Protesters have a simple question for Nancy Pelosi. Nelson Klein, Sunrise
On Tuesday, close to 200 climate activists crowded into the Capitol Building offices of House Minority Leader Nancy Pelosi, who will re-assume the position of House speaker when the new Congress is sworn in come January.


Meanwhile carbon emissions continue to rise.   And the effects of 1 degree continue to be felt in places liked California.   So, where does that leave us?  Here is one way to describe it.   In short, keeping below two degrees is very unlikely if not impossible.  Bellow three is the new target.  Two is a long-term disaster, three is a short-term one.  see here


The odds of succeeding, according to a recent study based on current emissions trends, are one in 20. If by some miracle we are able to limit warming to two degrees, we will only have to negotiate the extinction of the world’s tropical reefs, a sea -level rise of several meters and the abandonment of the Persian Gulf. The climate scientist James Hansen has called two-degree warming “a prescription for long-term disaster.” Long-term disaster is now the best-case scenario. Three-degree warming is a prescription for short-term disaster: forests in the Arctic and the loss of most coastal cities. Robert Watson, a former director of the United Nations Intergovernmental Panel on Climate Change, has argued that three-degree warming is the realistic minimum. Four degrees: Europe in permanent drought; vast areas of China, Indi, a Bangladesh claimed by desert; Polynesia swallowed by the sea; the Colorado River thinned to a trickle; the American Southwest largely uninhabitable. The prospect of a five-degree warming has prompted some of the world’s leading climate scientists to warn of the end of human civilization
Caldeira and a colleague recently published a paper in Nature finding that the world is warming more quickly than most climate models predict. The toughest emissions reductions now being proposed, even by the most committed nations, will probably fail to achieve “any given global temperature stabilization target.”
More carbon has been released into the atmosphere since the final day of the Noordwijk conference, Nov. 7, 1989, than in the entire history of civilization preceding it. In 1990, humankind emitted more than 20 billion metric tons of carbon dioxide. By 2017, the figure had risen to 32.5 billion metric tons, a record. Despite every action taken since the Charney report — the billions of dollars invested in research, the nonbinding treaties, the investments in renewable energy — the only number that counts, the total quantity of global greenhouse gas emitted per year, has continued its inexorable rise.
The timetable for this approaching disaster is always changing, as new studies find that things are moving "faster than expected".  One recent study suggests that the best guidance is  the one described by the IPPC as the worst case. RCP8.5 

One reason is that the climate is changing faster than expected, leaving the models behind.  As Ken Caldeira, one of the authors explained here and here


But an emerging challenge is that the climate is changing faster than the models are improving, as real-world events occur that the models didn’t predict. Notably, Arctic sea ice is melting more rapidly than the models can explain, suggesting that the simulations aren’t fully capturing certain processes. 

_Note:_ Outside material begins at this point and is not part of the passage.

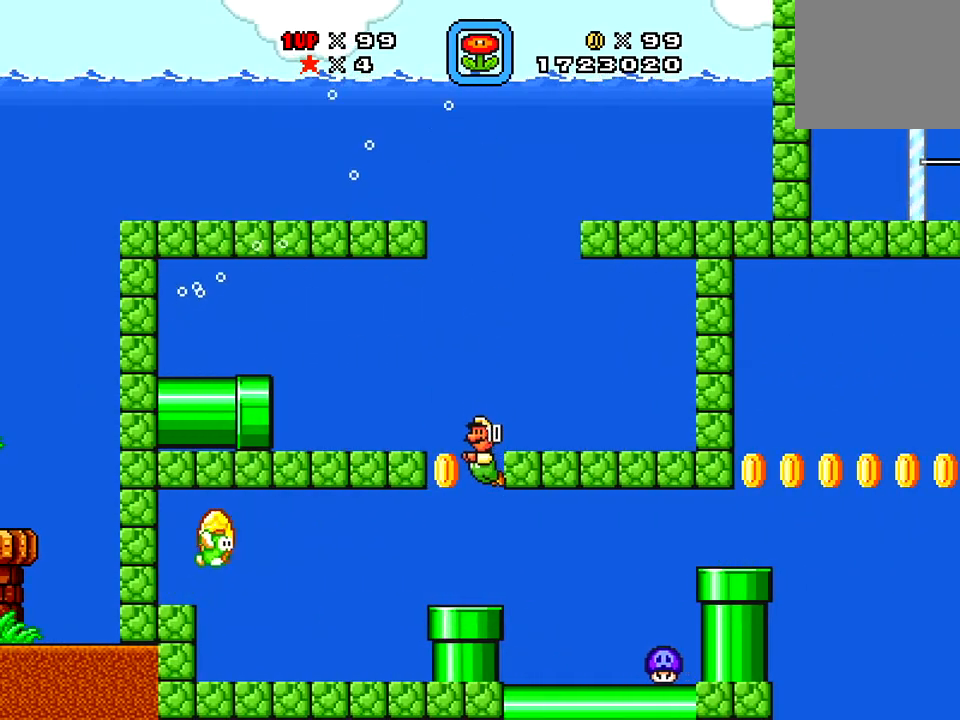
{"buttons": ["DPAD_RIGHT"], "right_stick": "center", "events": [[201, "DPAD_RIGHT", "down"]]}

“We’re increasingly shifting from a mode of predicting what’s going to happen to a mode of trying to explain what happened,” Caldeira says.



See here for a detailed explanation of that study.

Here is the key graph:

Brown Caldeira 2017 Nature
Figure 2d
This would suggest that unless things significantly change, the following temperatures can be expected in 2020: 1.25,  2030: 1.75, 2040: 2.0,  2050: 2.5 2060: 3,  et cetera 
But, hopefully, that prognosis is too pessimistic.   After all, RCP8.5 assumes that the world will continue in its fossil-fueled ways for the rest of the century.  It doesn't address the possibility of a peak in fossil fuel use, either because of supply or demand.

When could we reasonably expect such a peak?  Well, here is a study from Carbon Tracker and Grantham that shows a scenario of peak carbon emissions by 2020.   On the other hand, the International Energy Agency suggests that fossil fuels will continue to dominate energy use and that CO2 emissions will not peak before 2040.  see here.  See also. Renewable energy is surging but not fast enough to stop warming

So, for now, lets split the difference and assume that CO2 peaks in 2030 and drops after that.    Based on the Caldeira study, by 2030 we would be at 1.75 degrees above pre-industrial.  What then?   Do we get off the RCP 8.5 curve?

I'd suggest that we may actually stay on the curve for another 10-20 years for two reasons.   First, after the peak we will continue to emit CO2, just at a lower level.  The difference will be small for a while.  I addition, as Dirk has pointed out, shutting down coal plants will reduce aerosols which are currently cooling the planet.   See here  (NASA) The removal of aerosols from the atmosphere will cause the temperature to rise by .5 to 1 degree.   These factors may offset each other in the short term resulting in continued warming..  

But those temperature predictions are not the important point.  What is important is what happens when we reach those temperatures.  And once again the story keeps changing.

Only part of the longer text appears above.